De plant wordt 10-100 cm (soms tot 200 cm) groot en vormt een wijdvertakt stelsel van wortelopslag. Hierdoor kan de duinroos grote oppervlakken bedekken. De korte, rechtopstaande, donkerbruine, niet beklierde takken hebben vooral aan de voet verschillende soorten stekels. De bloemtakken zijn over de gehele lengte bezet met grotere en kleinere stekels en met naaldvormige stekels. De aan de onderzijde vrijwel kale, breed elliptisch tot bijna ronde blaadjes van het in zeven tot elf deelblaadjes onevengeveerde, donkergroene, blad zijn 0,5-1,5 cm lang en 0,5-1,2 cm breed. Ze hebben een enkelvoudig gezaagde bladrand. De bladspil en bladsteel zijn onbehaard en hebben geen klieren. De smalle steunblaadjes hebben afstaande oortjes.

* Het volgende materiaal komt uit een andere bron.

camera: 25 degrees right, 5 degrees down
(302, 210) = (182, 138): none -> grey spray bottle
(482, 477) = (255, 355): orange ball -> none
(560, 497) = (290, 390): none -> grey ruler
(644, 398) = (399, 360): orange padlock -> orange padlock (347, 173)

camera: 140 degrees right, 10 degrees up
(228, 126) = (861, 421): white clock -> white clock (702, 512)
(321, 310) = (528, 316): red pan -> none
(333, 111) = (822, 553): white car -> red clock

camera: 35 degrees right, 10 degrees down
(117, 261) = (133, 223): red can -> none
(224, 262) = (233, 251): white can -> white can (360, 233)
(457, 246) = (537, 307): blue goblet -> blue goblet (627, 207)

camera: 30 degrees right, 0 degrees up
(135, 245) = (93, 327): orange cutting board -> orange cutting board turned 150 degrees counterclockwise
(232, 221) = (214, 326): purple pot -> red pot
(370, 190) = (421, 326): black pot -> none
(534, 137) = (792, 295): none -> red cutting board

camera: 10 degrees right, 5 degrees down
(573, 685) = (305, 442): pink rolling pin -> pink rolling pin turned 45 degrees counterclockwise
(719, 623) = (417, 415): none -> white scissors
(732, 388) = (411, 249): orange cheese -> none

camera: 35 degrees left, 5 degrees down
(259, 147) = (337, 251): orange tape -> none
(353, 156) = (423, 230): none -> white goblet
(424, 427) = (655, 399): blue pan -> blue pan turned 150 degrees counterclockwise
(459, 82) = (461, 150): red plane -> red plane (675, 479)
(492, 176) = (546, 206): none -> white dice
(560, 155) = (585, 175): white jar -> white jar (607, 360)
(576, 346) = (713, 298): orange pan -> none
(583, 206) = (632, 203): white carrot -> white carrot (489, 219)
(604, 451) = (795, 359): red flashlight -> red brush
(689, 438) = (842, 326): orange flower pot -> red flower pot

De duinroos bloeit in mei en juni met crèmekleurige, soms roze aangelopen bloemen. Soms bloeit de struik voor een tweede keer vanaf augustus tot in oktober. De bloem is alleenstaand, 1,5-5,5 cm groot en heeft geen steelblaadjes. De 3-4,5 cm lange bloemsteel is al of niet beklierd en heeft soms naaldvormige stekels. De korte, smalle, gaafrandige kelkblaadjes zijn korter dan de kroonbladen en staan na de bloei rechtop. Ze blijven tot aan de rijping vastzitten en staan dan schuin tot steil omhoog. De vruchtbeginsels zijn ingesloten in een holle, flesvormige bloembodem. De wollig behaarde stijlen zijn vrij.
De ronde tot eironde, 0,5-1,2 cm lange en 0,5-1,5 brede, meestal niet beklierde rozenbottels zijn donkerbruinachtig paarse of meer zwarte vlezige bloembodems met daarin de nootjes achtige vruchten. De al of niet beklierde rozenbottelsteel is 1-2,5 keer zo lang als de rozenbottel. Het stijlkanaal is 2-2,5 mm groot.
De rozenbottels zijn zeer rijk aan vitamine C en kunnen gebruikt worden voor onder meer marmelade, jam, gelei, sap, siroop en gebakvulling.
De duinroos komt voor op droge, matig voedselrijke, meestal kalkhoudende grond op duinhellingen, onder struikgewas en op heidevelden.